I had to laugh when an audience member got to ask a question of Bret Easton Ellis and opened by telling him that she, like many in the audience, was an inner-city hipster and out here on a Friday night and her students were kinda dumbstruck by that and didn’t even know who he was. I’m glad she’s in touch with her self-categorisation, her calendar and her righteous outrage that the young’uns don’t share her taste in authors. The audience questions were, by and large, infantile and embarrassing, mostly concerned with being twee and trying to suck Ellis’s dick and do drugs with him, not necessarily in that order, which only made me appreciate his performance all the more. And it was a performance, one that reminded me a bit of Lunar Park in which the lead character is called Bret Easton Ellis, the guy who wrote American Psycho, but it’s not really him, is it …
I felt a little more sorry for Alan Brough, conducting the interview at the grand ol’ Athenaeum: this was the last night of Ellis’s Aussie tour and he was really interested, kind of, in deconstructing the whole book tour thing. I think. Ellis was hard to know, based on that performance: charming and assured, happy to ramble regardless of the question, and often reflecting on the evening’s Q&A as though something of a spectator himself. Here’s a writer still living in the shadow of American Psycho, who might possibly only be judged by that book, though I enjoyed his (much later) Lunar Park much more. The Delta Goodrem saga reared its head, a reminder of how shallow our interests are, and how easily Twitter allows us to prove it (really: why would a comment about enjoying a music clip spark such outrage?).
For the writers in the audience, I got this out of it: Ellis says the novel’s evolving, he prefers working on television as a story-telling device, that obsession is a key driver for writers (once a story gets into your head, you have to write it eg his most recent, Imperial Ballrooms).
Slippery, Ellis, but enjoyable and slick and I suspect he gave the inner city hipsters what they wanted (blow and blow job aside).

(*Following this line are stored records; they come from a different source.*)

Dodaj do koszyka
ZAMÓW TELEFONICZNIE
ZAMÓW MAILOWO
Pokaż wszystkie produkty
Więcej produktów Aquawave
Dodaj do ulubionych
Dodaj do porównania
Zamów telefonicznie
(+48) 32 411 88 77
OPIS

Anyway, it was a good springboard into the weekend, spent in front of a wood fire not far from a rather windy, rainy, weed-strewn beach on Phillip Island, where the coffee pot ran hot and the ideas dribbled onto the keyboard in chaotic fashion. Today was largely a wash, spent mostly on the couch with a book, but that’s important too: downtime, a chance for the noggin to relax and kick things around behind the scenes, and guilt-free, despite the sound of two other keyboards tap-tap-tapping and word counts being bandied around like some kind of auction. All in all, a very pleasant, writerly weekend, a fine priming for a week of words (I hope!).